Investigation of deuteron-like singly bottomed dibaryon resonances
Yuxuan Du, Yanyue Pan, Xinmei Zhu, Zhiyun Tan, Hongxia Huang, Jialun Ping
TL;DR
The paper investigates deuteron-like singly bottomed dibaryons with strangeness $S=-1,-3,-5$ within a chiral quark framework, employing resonating group methods and multi-channel scattering to identify bound and resonance states for $J=1$, $I=0$. It finds no bound or resonant states for $S=-3$ and $S=-5$, while in $S=-1$ four channels exhibit strong attraction that yields two resonances after open-closed channel coupling: a compact SigmaSigma_b around 6975 MeV and a deuteron-like SigmaSigma_b^* near 7000 MeV. Phase-shift analyses and RMS-radius calculations reveal that channel coupling is essential in distinguishing bound versus resonant or molecular configurations.
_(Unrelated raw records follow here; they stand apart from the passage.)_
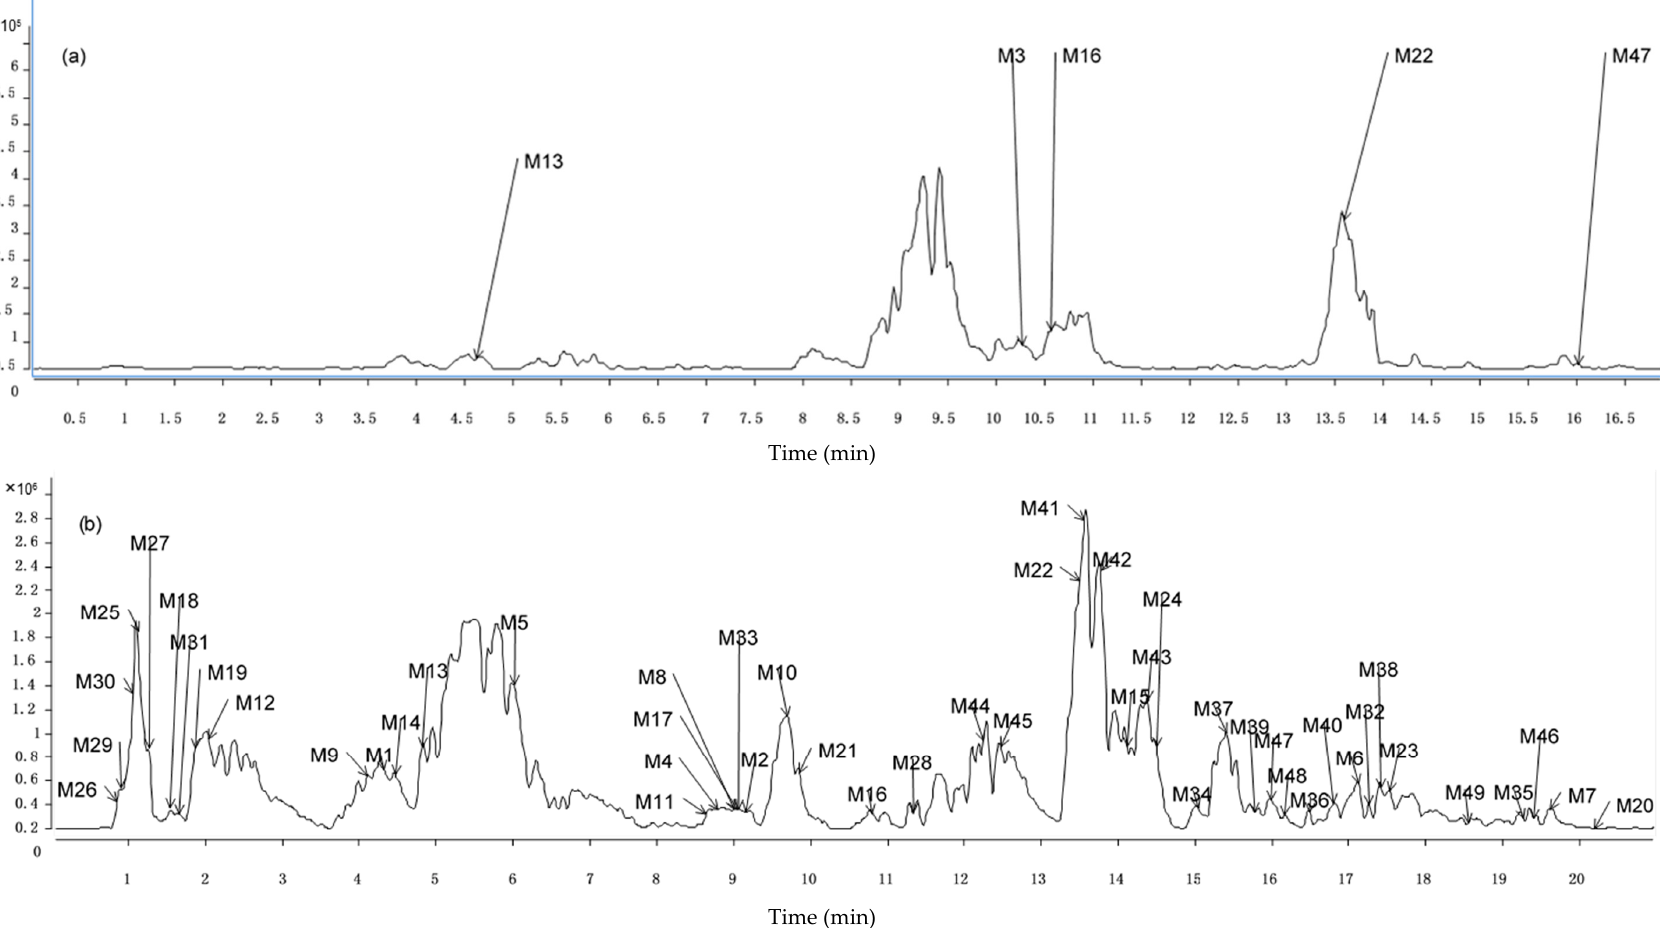
Figure 3. Base peak chromatograms (BPCs) with neutral loss scanning of 176 and 80 Da in negative mode to find constituents existing in ( a ) Rat plasma samples; ( b ) Rat urine samples.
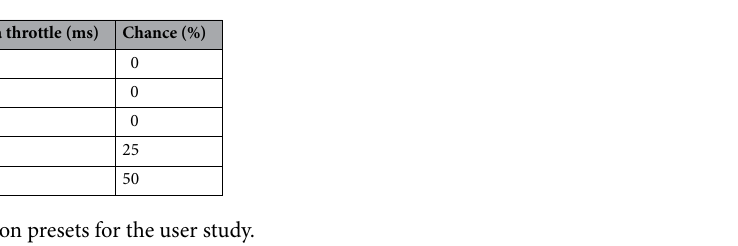
Figure 2. ( a ) The network topology for our system. PC1 is connected to both PC2 and PC3, but PC2 and PC3 are not connected to each other. In this example, 500 ms of latency is being applied using a software tool Clumsy. ( b ) The VR room layout for various user positions and a possible fire spawn order. The small circles represent the fire locations, and the larger circles represent the starting locations for each user. Each number is the fire location ID, and each subscript represents an example ordering of the fires (i.e., the order in this example is 084623715).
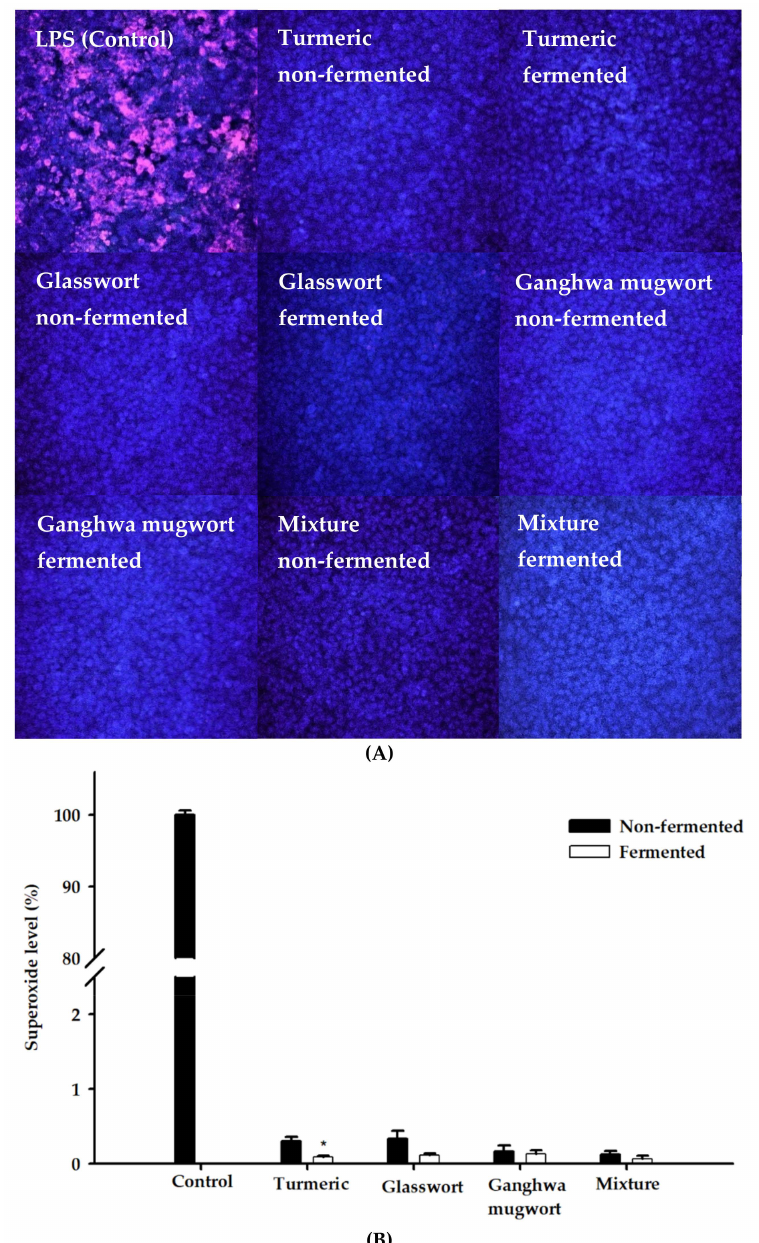
Figure 3. Antioxidant e ff ects of fermented and non-fermented medicinal plants in Bovine mammary epithelial (MAC-T) cells. ( A ) Fluorescence microscopic image of lipopolysaccharide (LPS)-treated MAC-T cells. MAC-T cells were pre-treated with 50 µ L / mL of fermented and non-fermented samples and DMSO (control) for 12 h, followed by exposure to LPS (1 µ g / mL) for 4 h. Then, the cells were stained with dihydroethidium (DHE; superoxide probe) and mounted on cover slips with an antifade mountant containing DAPI to detect intracellular superoxide production. The cells were visualized with a fluorescence microscope. ( B ) Intracellular superoxide level as quantified by the fluorescence intensity and expressed as a percentage of control. Samples were non-fermented and 16-h-fermented turmeric (5%, w / v ), glasswort (2.5%, w / v ), Ganghwa mugwort (2.5%, w / v ) and their mixture (1.66% ( w / v ) turmeric, 1.66% ( w / v ) glasswort and 1.66% ( w / v ) Ganghwa mugwort). * p <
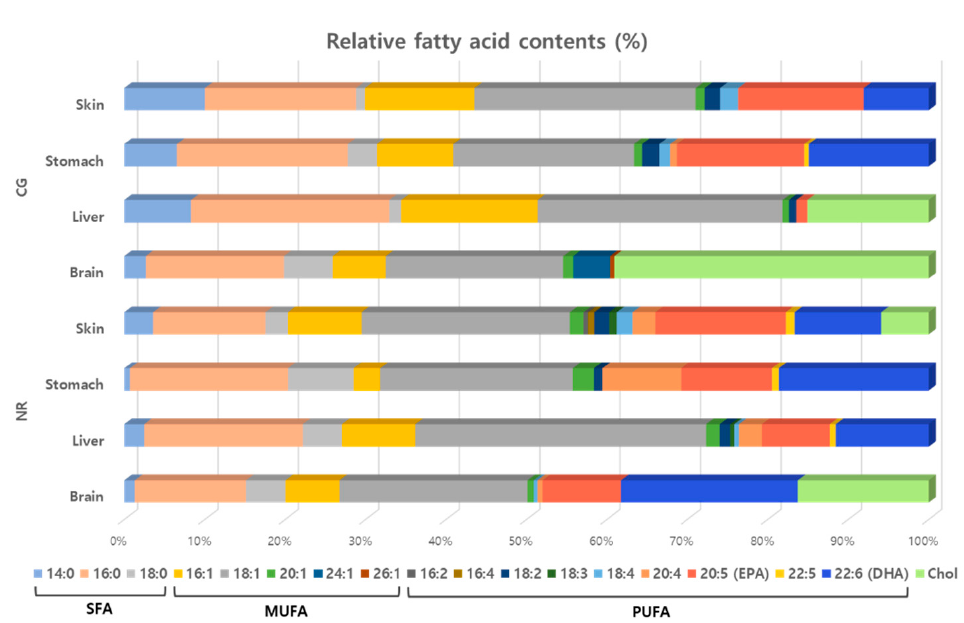
Figure 2. Bar representations of relative content (%) of fatty acids of different organs of N. rossii and C. gunnari .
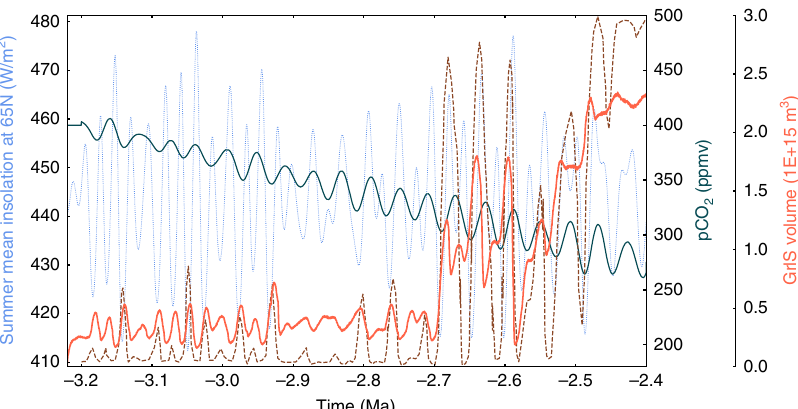
Fig. 4 Simulated GrIS volume evolution with the pre-de fi ned best scenario of pCO 2 from Willeit et al. 28 . The brown dash line represents the GrIS evolution of Willeit et al. 28 under the same pCO 2 scenario. The dashed light blue line represents the boreal summer insolation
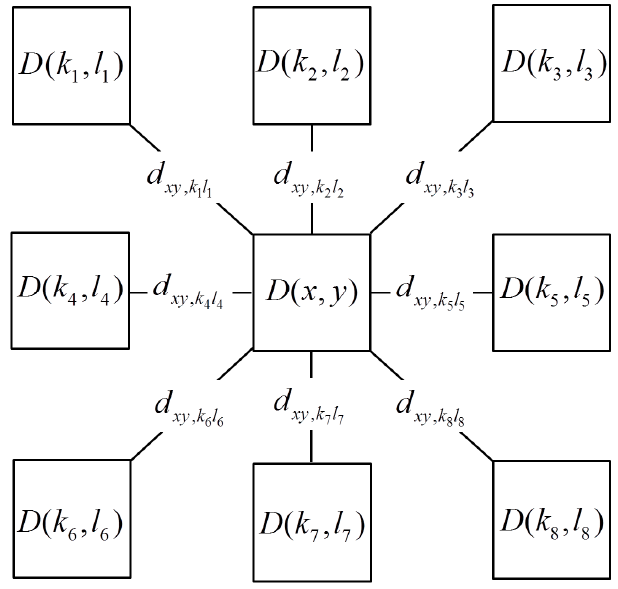
Figure 5. Node and neighbor nodes.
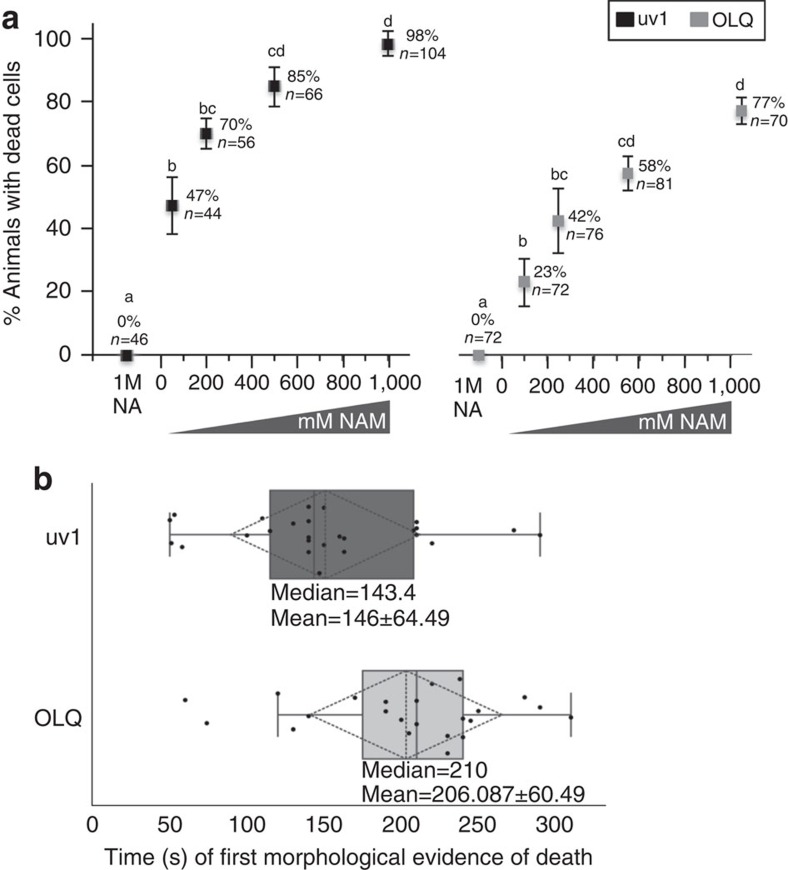
Acute application of NAM results in rapid death of uv1 and OLQ cells.(a) 50, 200, 500 or 1,000 mM NAM or 1,000 mM NA (control) was added to individual animals and the percentage of animals with dying uv1 (black markers) or OLQ cells (grey markers) was quantified. Actual percentages and total number of animals examined (n) are indicated for each data point. Values represent the average from at least three supplementation experiments and error bars are standard deviations. For statistical analysis, P values for all pairwise comparisons were calculated using Fisher's exact test with a Bonferroni correction considering 10 total pair-wise comparisons for each experiment. Data points marked with distinct annotations (a–d) within each experiment indicate statistical differences with a Bonferroni adjusted P<0.001. (b) Cell death in response to acute NAM treatment is rapid. Each dot represents an individual animal and the position on the X-axis represents the time after NAM addition when the first evidence of cell death, nuclear disintegration, was evident. Boxes show the upper and lower quartile values, solid and dashed vertical lines indicate the median and mean of the population distribution, respectively. The dotted rhombus indicates one standard deviation, and error bars indicate the maximum and minimum of the population distribution. Two of the data points for OLQ were statistical outliers and not included in the statistical analysis.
The results provide concrete predictions for new bottomed dibaryons and emphasize that scattering processes and channel coupling are effective tools for uncovering genuine multiquark states.
Abstract
We perform a systematical investigation of the existence of the deuteron-like singly bottomed dibaryon resonance states with strangeness $S=-1,~-3,~-5$ in the chiral quark model. Two resonance states with strangeness $S=-1$ are obtained in the baryon-baryon scattering process. The first candidate is $ΣΣ_b$ in the $ΛΛ_b$ and $NΞ_b^*$ scattering process, with the resonance energy 6974.22 MeV - 6975.37 MeV and the decay width 14.450 MeV, respectively; the other one is $ΣΣ_b^*$ in the $NΞ_b$ and $NΞ'_b$ scattering process, with the resonance energy 6990.69 MeV - 7008.37 MeV and the decay width 43.790 MeV, respectively. The Root Mean Square (RMS) radius calculation shows that the former tends to be in a compact structure, while the latter tends to be in a molecular structure. Both of these resonance states are worthy of experimental exploration. Furthermore, it should be emphasized that the effect of channel-coupling is of great importance in exploring exotic hadron states, and investigating the scattering process may serve as an effective approach to identifying genuine resonances.